Signaux d'alerte à surveiller
- Une transpiration excessive inhabituelle ou, au contraire, une absence de transpiration même par très chaud
- Vertiges, maux de tête, fatigue inhabituelle
- Palpitations ou baisse de la pression artérielle
- Confusion mentale, nausée ou vomissements par très chaud
Si l'un de ces signaux apparaît, notamment lors d'une exposition à la chaleur ou d'une activité physique au soleil, chercher l'ombre, se réhydrater et consulter un médecin est la démarche la plus sûre.
Que faire en pratique
- Maintenir une hydratation constante, pas seulement quand on a soif
- Éviter une exposition prolongée au soleil aux heures les plus chaudes
- Redoubler d'attention les jours de chaleur extrême, en particulier lors d'activités physiques en plein air
- Parler ouvertement à la personne qui a prescrit l'antidépresseur de tout symptôme nouveau lié à la chaleur
- Ne jamais ajuster la dose ou arrêter le médicament de sa propre initiative
Un mot sur la science ici
Il est important d'être honnête : pour les tricycliques, la preuve de l'impact sur la régulation de la température du corps est bien établie. En revanche, pour les ISRS, les plus utilisés aujourd'hui, la relation est encore en cours d'étude et n'est pas totalement comprise par la science. Cela n'invalide pas la préoccupation, cela renforce seulement que la prudence et le bon sens valent plus que l'alarme.

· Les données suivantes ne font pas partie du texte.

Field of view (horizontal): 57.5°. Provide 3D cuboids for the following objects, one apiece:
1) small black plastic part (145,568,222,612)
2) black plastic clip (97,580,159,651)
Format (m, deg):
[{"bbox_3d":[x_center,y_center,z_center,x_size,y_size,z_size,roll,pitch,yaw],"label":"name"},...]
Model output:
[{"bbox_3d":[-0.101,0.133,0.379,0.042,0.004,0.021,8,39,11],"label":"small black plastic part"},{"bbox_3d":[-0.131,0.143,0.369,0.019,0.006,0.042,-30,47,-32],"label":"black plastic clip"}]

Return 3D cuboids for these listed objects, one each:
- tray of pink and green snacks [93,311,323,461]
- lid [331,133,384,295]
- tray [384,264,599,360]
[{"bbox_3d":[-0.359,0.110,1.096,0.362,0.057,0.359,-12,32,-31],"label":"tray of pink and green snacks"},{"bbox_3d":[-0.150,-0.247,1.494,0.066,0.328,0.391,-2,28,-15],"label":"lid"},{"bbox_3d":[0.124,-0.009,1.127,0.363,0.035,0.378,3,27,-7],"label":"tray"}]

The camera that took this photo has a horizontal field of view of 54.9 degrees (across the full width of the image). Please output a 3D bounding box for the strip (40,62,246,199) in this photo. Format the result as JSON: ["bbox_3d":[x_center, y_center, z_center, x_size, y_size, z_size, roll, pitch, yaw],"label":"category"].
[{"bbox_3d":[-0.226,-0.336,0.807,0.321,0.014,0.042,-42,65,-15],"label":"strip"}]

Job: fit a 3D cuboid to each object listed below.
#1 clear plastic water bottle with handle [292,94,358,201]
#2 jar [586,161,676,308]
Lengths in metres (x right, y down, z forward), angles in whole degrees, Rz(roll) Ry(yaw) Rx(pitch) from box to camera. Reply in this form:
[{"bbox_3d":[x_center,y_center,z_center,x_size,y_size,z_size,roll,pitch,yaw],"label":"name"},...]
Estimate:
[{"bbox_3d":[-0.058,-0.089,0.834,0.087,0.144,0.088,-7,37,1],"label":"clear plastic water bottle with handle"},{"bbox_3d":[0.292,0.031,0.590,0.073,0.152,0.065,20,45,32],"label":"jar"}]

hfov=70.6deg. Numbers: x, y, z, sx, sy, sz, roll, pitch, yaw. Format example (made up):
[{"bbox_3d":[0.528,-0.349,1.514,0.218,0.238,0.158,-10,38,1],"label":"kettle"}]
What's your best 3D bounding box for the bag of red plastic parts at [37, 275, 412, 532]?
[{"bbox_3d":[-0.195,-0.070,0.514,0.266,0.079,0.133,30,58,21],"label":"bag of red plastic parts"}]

Ce contenu a un caractère exclusivement éducatif et ne remplace pas une consultation médicale individualisée. Chaque personne réagit différemment aux médicaments, et seul un professionnel qui connaît votre historique peut vous conseiller sur les ajustements du traitement. En cas de symptômes liés à la chaleur pendant l'utilisation d'antidépresseurs, consultez un professionnel de santé.